> RECORDS TO USE:
*** Begin section ***

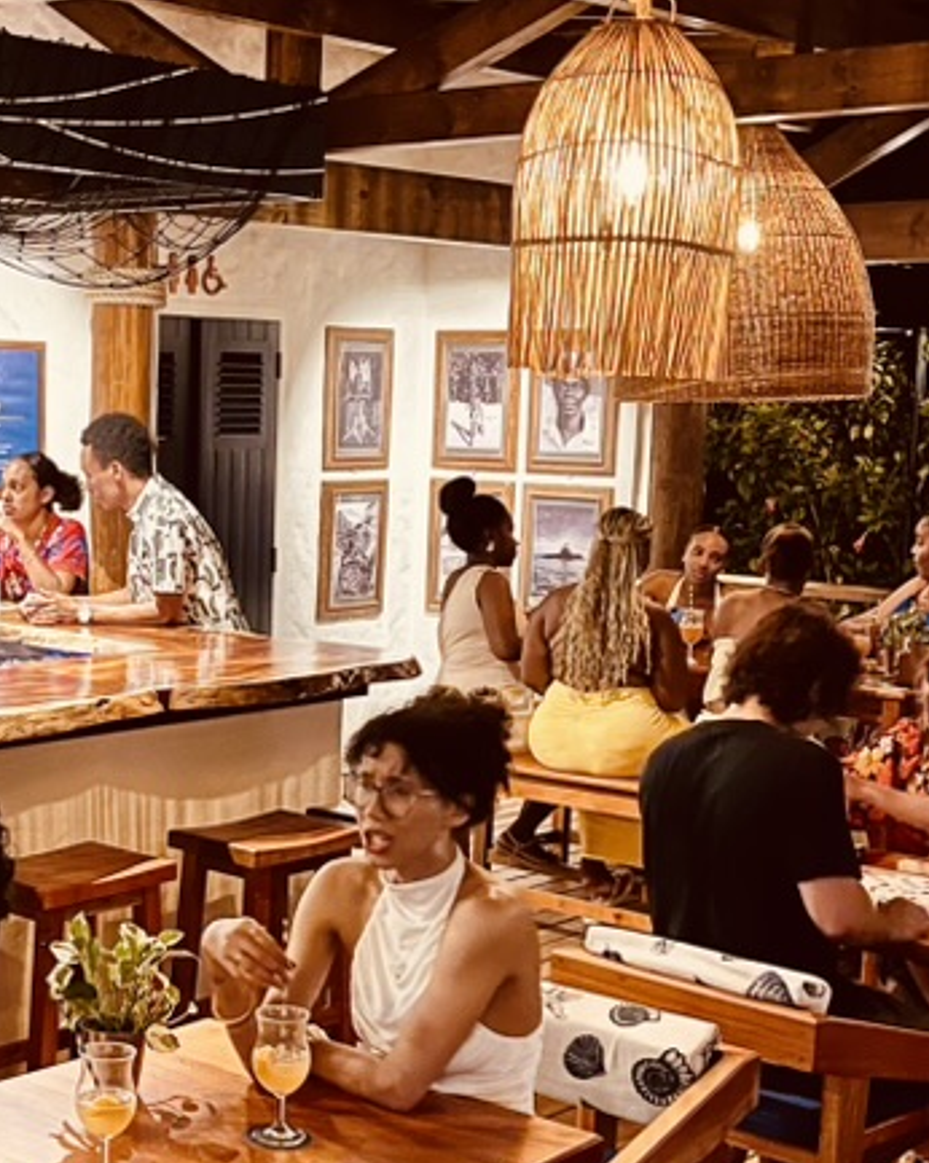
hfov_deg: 24.9
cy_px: 728
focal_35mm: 60
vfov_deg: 31.3
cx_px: 156
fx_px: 2064
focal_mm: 5.1
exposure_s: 1/20
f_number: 1.6
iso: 1000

*** End section ***

> EXERCISE:
The entries above need to be printed again exactly; please exclude all pictures.

> COMPLETED EXERCISE:
hfov_deg: 24.9
cy_px: 728
focal_35mm: 60
vfov_deg: 31.3
cx_px: 156
fx_px: 2064
focal_mm: 5.1
exposure_s: 1/20
f_number: 1.6
iso: 1000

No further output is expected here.